At 11am, a requiem will be read at the Whitehall Cenotaph followed by a wreath-laying ceremony attended by Australian High Commissioner George Brandis, his New Zealand counterpart Sir Jerry Mateparae and British government representatives.
The Westminster Abbey service will follow at noon.
Commemorations will also occur in Bath, Cambridge, Hull, Norwich, Peterborough, Staffordshire, Manchester, Edinburgh and the Channel Island of Jersey to mark the anniversary of Britain's disastrous Gallipoli Campaign, where 60,000 Australian and 16,000 NZ troops first saw major action in the First World War.
At Gallipoli in Turkey, where 11,430 Anzacs were killed and 24,193 injured between 1915-1916, crowds of up to 1500 people are expected to attend a Dawn Service.
Later, there will be an Australian commemoration at the Lone Pine Memorial and a NZ commemoration at Chunuk Bair Memorial.
However, all Turkish nationals except dignitaries have reportedly been banned from this year's services as a security precaution amid fears of terror attacks.
The Australian reports visitor numbers were actually set to be higher before Turkish President Recep Tayyip Erdogan's threats to visitors during an election campaign speech following the Christchurch terror attack.
"Your grandfathers came and saw that we're here.
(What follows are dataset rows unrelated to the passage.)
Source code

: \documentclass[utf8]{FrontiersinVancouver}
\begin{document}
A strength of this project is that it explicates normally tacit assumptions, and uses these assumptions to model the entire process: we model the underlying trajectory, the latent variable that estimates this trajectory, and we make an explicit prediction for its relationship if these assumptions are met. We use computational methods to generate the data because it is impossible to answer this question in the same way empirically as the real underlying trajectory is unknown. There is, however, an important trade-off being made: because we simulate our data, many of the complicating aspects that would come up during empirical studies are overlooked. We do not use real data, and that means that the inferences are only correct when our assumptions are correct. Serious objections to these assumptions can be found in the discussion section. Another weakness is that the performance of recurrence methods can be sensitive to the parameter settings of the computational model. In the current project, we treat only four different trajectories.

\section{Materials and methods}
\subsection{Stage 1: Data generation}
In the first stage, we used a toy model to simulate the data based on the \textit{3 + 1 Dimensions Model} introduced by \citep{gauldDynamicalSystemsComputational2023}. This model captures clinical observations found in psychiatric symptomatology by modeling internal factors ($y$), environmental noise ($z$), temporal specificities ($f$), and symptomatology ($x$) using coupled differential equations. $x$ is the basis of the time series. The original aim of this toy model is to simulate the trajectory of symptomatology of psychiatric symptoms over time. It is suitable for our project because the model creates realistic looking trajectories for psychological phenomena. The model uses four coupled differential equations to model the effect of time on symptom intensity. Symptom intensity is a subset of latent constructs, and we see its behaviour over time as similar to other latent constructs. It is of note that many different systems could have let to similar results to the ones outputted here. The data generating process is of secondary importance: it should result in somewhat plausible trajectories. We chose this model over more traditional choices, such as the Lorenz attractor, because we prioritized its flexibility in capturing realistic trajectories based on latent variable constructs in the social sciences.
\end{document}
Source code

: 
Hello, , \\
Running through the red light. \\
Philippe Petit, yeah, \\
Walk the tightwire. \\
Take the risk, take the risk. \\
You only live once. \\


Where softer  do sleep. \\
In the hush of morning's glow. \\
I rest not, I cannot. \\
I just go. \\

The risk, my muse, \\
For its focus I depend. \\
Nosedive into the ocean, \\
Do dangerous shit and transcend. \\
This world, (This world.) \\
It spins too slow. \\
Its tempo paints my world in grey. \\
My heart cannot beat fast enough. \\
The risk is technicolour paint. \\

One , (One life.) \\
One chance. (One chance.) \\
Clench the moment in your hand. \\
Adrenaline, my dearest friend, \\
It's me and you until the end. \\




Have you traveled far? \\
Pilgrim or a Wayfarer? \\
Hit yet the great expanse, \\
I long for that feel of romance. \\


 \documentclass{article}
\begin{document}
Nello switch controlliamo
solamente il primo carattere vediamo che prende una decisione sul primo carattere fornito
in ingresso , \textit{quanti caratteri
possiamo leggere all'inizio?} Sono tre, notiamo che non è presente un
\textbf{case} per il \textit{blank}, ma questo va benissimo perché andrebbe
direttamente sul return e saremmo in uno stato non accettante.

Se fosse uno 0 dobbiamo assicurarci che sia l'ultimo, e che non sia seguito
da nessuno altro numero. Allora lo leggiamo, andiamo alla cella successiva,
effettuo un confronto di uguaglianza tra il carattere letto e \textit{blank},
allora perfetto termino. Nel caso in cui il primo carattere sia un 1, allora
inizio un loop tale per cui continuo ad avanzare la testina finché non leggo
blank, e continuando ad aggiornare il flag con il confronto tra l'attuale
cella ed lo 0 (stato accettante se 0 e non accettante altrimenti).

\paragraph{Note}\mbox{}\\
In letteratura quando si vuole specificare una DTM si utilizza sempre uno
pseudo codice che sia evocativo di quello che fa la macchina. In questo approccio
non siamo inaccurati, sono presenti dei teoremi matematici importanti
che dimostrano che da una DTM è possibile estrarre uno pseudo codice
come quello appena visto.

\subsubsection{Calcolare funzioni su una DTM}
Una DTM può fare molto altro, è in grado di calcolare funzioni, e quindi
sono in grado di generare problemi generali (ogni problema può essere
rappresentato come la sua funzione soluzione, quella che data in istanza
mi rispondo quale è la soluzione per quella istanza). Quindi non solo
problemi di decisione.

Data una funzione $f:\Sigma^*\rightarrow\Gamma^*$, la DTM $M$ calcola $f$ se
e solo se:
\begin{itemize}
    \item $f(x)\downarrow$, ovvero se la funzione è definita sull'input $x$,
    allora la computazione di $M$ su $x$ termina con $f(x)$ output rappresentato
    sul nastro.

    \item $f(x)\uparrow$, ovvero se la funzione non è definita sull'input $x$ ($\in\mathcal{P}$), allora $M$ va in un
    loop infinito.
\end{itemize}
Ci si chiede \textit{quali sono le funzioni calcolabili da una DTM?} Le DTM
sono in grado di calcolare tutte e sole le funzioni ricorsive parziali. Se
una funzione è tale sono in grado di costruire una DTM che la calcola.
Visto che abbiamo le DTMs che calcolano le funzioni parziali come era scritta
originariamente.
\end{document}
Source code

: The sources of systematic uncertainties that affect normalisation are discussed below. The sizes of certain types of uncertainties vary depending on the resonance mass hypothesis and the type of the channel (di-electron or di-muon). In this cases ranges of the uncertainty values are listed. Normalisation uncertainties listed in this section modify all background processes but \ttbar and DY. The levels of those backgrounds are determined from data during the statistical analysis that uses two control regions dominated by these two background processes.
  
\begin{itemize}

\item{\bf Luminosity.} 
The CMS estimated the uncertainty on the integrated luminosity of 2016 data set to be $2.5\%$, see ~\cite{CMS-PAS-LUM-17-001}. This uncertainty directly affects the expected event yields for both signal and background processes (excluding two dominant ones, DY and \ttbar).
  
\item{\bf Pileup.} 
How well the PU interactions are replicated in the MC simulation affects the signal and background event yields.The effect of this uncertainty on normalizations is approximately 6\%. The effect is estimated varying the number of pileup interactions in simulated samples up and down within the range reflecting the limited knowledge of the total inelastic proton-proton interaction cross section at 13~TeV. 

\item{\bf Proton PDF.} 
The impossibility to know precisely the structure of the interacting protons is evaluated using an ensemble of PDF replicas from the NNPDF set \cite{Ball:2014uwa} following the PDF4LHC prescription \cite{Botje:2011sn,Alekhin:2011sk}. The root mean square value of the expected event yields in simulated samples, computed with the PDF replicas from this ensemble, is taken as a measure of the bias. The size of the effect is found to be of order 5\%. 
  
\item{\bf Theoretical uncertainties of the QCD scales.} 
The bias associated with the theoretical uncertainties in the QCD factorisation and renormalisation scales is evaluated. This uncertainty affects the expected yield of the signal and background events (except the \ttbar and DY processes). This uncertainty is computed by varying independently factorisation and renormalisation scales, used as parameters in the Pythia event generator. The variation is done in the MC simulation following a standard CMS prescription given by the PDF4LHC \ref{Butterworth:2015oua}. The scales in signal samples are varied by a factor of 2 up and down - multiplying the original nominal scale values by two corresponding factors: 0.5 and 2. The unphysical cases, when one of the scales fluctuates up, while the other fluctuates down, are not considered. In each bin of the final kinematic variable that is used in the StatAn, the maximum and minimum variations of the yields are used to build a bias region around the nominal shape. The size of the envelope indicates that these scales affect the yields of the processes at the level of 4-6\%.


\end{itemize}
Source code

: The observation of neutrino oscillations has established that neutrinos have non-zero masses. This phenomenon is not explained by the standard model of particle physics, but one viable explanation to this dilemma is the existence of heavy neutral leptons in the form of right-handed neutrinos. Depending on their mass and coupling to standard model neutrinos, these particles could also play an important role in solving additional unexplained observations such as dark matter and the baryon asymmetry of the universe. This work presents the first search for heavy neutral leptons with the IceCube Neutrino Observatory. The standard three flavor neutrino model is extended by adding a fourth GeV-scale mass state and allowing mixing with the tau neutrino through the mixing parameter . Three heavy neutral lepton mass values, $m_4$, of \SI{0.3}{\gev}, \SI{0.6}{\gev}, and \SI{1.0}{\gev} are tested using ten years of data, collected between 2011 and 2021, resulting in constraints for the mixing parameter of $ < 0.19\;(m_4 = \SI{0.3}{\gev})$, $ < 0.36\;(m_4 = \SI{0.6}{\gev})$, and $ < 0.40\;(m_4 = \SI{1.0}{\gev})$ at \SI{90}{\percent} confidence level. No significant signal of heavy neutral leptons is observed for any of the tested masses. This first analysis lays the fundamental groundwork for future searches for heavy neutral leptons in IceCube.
Then some of them walked back, while others left in coffins," Erdogan, referring to the Anzacs, told Andolu Agency.
"If you come with the same intention, we'll be waiting for you."
The comments sparked diplomatic rows with Australia and New Zealand, where the comments caused great offence, but relations have since improved.
In France, there will be a Dawn Service at the Australian War Memorial at Villers-Bretonneux, where Australian troops helped recapture the French village from the Germans on April 25, 1918.
In Belgium, there will be another Dawn Service at Polygon Wood followed by a wreath-laying ceremony at nearby Tyne Cot Cemetery, the largest Commonwealth war cemetery in the world.
An Anzac Service and Last Post ceremony will be held at the Menin Gate at Ypres at 11.10am (1910 AEST) before another wreath-laying ceremony at the Belgium War Memorial in the same town.
At 3.15pm there will be a final commemoration service at the Toronto Avenue Cemetery near Ypres.
Other Anzac Day services are also set for Copenhagen in Denmark, Oslo in Norway and Dublin in Ireland.